Between January and February, multiple wallets linked to Bitcoin miners moved approximately 48,800 BTC, valued at over $3 billion. However, not all of these movements were due to massive liquidations; rather, they were transfers between treasuries and platforms.
On February 5, the market registered an unusual movement: 28,605 BTC left addresses associated with miners in a single day, equivalent to about $1.8 billion. The following day, another 20,169 BTC ($1.4 billion) were added. In total, almost 49,000 BTC changed hands in just 48 hours, one of the largest movements since the end of 2014. At first glance, the magnitude raised concerns about a possible wave of mass selling.
However, the volume transferred far exceeded recent production. In January of this year, eight publicly reporting miners mined a total of about 2,377 BTC, a figure much lower than the transfers observed in February. This difference made it clear that most of the coins moved were not newly mined BTC sold immediately on the spot market, but rather part of accumulated reserves.

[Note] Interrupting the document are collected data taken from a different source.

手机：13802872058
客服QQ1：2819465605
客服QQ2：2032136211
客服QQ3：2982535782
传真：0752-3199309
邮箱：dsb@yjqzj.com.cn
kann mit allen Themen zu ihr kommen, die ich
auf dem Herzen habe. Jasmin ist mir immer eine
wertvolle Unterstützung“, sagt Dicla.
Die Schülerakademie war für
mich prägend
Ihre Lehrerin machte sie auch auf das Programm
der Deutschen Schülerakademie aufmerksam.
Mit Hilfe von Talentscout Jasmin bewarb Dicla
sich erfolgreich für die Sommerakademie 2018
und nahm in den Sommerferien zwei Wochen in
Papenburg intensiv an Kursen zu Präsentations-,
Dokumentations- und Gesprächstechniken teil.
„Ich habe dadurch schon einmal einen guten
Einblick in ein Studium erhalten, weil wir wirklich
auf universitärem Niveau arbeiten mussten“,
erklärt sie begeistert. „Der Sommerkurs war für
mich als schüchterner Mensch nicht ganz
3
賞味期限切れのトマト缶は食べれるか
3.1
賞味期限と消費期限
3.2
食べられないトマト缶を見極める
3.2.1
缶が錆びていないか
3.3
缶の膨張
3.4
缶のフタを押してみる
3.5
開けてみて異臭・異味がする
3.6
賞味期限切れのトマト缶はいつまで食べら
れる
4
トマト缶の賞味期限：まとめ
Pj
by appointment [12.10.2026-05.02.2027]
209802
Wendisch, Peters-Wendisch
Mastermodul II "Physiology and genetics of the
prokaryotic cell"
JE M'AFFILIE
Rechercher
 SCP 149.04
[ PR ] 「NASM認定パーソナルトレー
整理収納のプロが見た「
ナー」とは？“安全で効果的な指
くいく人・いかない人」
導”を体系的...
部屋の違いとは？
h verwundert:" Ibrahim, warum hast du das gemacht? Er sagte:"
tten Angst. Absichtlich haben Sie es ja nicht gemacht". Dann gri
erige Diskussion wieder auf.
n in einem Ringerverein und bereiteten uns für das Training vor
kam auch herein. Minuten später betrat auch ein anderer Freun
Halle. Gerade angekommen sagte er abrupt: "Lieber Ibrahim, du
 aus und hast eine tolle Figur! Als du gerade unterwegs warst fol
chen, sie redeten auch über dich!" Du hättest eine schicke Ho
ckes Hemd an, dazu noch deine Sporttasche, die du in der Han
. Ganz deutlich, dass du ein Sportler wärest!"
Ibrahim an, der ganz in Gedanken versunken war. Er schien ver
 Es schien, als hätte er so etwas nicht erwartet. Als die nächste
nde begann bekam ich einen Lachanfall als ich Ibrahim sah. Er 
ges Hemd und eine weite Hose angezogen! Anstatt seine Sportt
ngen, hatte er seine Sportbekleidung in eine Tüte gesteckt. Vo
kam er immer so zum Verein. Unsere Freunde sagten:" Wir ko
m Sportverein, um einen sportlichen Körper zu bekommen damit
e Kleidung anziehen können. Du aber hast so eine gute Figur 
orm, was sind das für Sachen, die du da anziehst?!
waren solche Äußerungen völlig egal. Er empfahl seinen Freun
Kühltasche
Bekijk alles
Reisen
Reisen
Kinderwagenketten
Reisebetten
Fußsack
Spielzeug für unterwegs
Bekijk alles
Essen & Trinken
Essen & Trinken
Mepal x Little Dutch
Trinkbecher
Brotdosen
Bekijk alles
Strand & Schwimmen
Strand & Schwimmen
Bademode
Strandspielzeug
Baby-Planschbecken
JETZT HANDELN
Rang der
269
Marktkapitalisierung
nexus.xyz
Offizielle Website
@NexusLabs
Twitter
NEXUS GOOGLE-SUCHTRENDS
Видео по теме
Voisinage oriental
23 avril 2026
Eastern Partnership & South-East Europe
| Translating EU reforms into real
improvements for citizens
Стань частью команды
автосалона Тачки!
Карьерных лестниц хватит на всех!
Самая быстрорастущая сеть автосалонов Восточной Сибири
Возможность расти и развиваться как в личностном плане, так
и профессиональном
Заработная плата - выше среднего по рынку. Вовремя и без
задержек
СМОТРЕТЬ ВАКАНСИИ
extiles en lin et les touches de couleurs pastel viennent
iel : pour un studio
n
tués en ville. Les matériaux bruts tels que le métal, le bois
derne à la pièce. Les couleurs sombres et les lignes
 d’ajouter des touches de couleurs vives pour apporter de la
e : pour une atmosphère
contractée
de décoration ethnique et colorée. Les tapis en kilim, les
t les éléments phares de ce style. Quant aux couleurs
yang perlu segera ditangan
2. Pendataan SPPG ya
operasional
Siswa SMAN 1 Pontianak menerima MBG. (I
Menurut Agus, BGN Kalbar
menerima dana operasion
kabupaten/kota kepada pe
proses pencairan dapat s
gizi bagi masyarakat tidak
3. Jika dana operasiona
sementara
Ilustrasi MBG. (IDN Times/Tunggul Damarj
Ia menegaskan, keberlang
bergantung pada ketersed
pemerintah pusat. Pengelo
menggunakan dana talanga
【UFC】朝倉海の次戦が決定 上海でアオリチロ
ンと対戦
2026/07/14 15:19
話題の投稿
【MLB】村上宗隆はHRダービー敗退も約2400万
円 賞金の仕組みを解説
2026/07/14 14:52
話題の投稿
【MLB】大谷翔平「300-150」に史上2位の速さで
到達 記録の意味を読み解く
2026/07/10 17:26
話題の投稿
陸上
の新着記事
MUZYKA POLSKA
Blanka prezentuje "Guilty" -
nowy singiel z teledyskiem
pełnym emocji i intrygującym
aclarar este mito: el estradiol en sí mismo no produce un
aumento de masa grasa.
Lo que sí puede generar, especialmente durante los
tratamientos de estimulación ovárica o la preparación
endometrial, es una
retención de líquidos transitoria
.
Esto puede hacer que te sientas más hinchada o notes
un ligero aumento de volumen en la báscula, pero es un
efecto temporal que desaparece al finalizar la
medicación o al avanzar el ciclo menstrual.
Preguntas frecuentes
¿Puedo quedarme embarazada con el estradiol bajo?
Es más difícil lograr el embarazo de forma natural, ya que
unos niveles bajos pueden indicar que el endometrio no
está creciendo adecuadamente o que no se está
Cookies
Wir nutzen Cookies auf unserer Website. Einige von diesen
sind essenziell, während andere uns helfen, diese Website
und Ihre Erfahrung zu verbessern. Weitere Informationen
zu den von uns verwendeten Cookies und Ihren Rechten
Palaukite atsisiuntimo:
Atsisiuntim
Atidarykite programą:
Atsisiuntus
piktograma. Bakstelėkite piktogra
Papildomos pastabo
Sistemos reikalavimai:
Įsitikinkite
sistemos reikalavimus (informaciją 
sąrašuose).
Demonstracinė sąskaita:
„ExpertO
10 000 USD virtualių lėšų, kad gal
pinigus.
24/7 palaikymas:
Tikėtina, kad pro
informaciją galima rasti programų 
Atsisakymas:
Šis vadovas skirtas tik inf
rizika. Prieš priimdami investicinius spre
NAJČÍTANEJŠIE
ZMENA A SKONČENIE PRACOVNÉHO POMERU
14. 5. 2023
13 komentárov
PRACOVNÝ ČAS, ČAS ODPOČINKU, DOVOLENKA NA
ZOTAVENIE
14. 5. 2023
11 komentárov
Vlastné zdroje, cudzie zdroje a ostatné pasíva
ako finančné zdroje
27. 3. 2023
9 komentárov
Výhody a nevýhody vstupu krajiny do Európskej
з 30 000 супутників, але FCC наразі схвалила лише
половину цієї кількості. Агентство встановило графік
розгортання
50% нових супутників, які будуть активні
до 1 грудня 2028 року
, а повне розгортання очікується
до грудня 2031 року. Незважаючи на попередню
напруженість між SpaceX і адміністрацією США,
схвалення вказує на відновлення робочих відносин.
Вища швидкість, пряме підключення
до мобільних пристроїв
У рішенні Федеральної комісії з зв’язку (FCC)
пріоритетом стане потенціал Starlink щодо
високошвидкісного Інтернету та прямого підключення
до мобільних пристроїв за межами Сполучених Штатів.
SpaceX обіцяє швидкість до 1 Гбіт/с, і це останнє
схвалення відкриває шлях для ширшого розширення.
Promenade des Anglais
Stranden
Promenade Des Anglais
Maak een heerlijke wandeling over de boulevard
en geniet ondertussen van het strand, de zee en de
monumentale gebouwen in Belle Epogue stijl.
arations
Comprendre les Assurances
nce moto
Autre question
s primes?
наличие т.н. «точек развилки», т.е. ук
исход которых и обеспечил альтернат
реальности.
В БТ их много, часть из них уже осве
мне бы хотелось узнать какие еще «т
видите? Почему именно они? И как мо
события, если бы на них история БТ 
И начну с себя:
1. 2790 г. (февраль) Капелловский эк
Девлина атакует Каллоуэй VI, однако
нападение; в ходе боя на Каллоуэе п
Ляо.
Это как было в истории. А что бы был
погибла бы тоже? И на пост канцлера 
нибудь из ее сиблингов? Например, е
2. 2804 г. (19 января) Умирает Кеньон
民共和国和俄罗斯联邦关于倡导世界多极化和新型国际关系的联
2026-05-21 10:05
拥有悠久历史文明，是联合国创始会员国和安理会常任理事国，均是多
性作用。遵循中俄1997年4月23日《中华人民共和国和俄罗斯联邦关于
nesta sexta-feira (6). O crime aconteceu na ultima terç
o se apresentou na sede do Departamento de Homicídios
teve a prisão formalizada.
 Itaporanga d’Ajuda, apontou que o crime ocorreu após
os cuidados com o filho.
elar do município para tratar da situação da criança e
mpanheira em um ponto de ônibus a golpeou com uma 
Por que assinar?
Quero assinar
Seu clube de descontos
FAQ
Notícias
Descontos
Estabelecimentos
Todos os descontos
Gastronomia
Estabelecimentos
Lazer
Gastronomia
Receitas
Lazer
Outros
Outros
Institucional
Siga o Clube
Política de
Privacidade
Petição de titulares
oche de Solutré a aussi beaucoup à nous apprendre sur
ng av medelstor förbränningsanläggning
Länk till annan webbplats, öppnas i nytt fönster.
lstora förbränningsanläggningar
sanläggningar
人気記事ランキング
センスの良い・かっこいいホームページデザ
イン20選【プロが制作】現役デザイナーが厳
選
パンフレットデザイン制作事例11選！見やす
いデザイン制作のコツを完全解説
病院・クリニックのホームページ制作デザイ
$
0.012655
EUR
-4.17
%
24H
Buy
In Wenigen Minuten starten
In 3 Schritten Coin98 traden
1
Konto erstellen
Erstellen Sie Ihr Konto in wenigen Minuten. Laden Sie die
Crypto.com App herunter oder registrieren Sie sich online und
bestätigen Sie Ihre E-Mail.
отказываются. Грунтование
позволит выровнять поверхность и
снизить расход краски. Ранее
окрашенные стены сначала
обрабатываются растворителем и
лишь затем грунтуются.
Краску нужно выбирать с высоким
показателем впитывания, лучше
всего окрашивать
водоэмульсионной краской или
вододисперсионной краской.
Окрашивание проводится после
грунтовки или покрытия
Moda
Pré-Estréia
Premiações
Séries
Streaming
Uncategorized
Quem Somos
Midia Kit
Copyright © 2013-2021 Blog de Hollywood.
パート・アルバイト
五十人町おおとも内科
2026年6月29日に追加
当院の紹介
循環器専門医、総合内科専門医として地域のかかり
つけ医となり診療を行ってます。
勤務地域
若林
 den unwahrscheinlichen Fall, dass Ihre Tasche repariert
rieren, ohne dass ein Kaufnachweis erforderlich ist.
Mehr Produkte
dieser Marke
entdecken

At the corporate level, the data showed a more nuanced reality. CleanSpark, for example, mined 573 BTC in January but sold only 158.63, maintaining a reserve of 13,513 BTC. Cango produced 496.35 BTC, sold 550.03, and then disposed of an additional 4,451 BTC for $305 million to pay off a Bitcoin-backed loan and fund its shift toward AI infrastructure. Other firms, such as Canaan and LM Funding, increased their reserves, while Hive used pledging schemes on 480 BTC to obtain liquidity without selling directly on the market.
Not all outflows imply sales: details of the movements
In detail, the key point is that not every on-chain movement equates to immediate selling pressure. Some outflows corresponded to internal treasury transfers, balance reorganizations, or movements toward collateralized structures. In other words, many of those coins didn’t reach exchanges for public liquidation; instead, they were used as collateral or strategically reallocated.
Furthermore, the market context was already delicate. Bitcoin had fallen to around $63,300 on January 5 and suffered a decline of nearly 15% on January 29. This was compounded by outflows from US spot ETFs and the largest mining difficulty adjustment since 2021 (an 11–14% drop), which increased operational pressure, especially for higher-cost producers.
Therefore, the operational interpretation for traders and institutions was more pragmatic than alarmist. The massive outflows indicated balance sheet activity and financial restructuring rather than indiscriminate liquidation. This reduced the immediate downside risk stemming from those one-off transfers, although it left a conditional supply latent: if prices deteriorate and loan clauses or financing needs are triggered, some of that BTC could eventually be sold.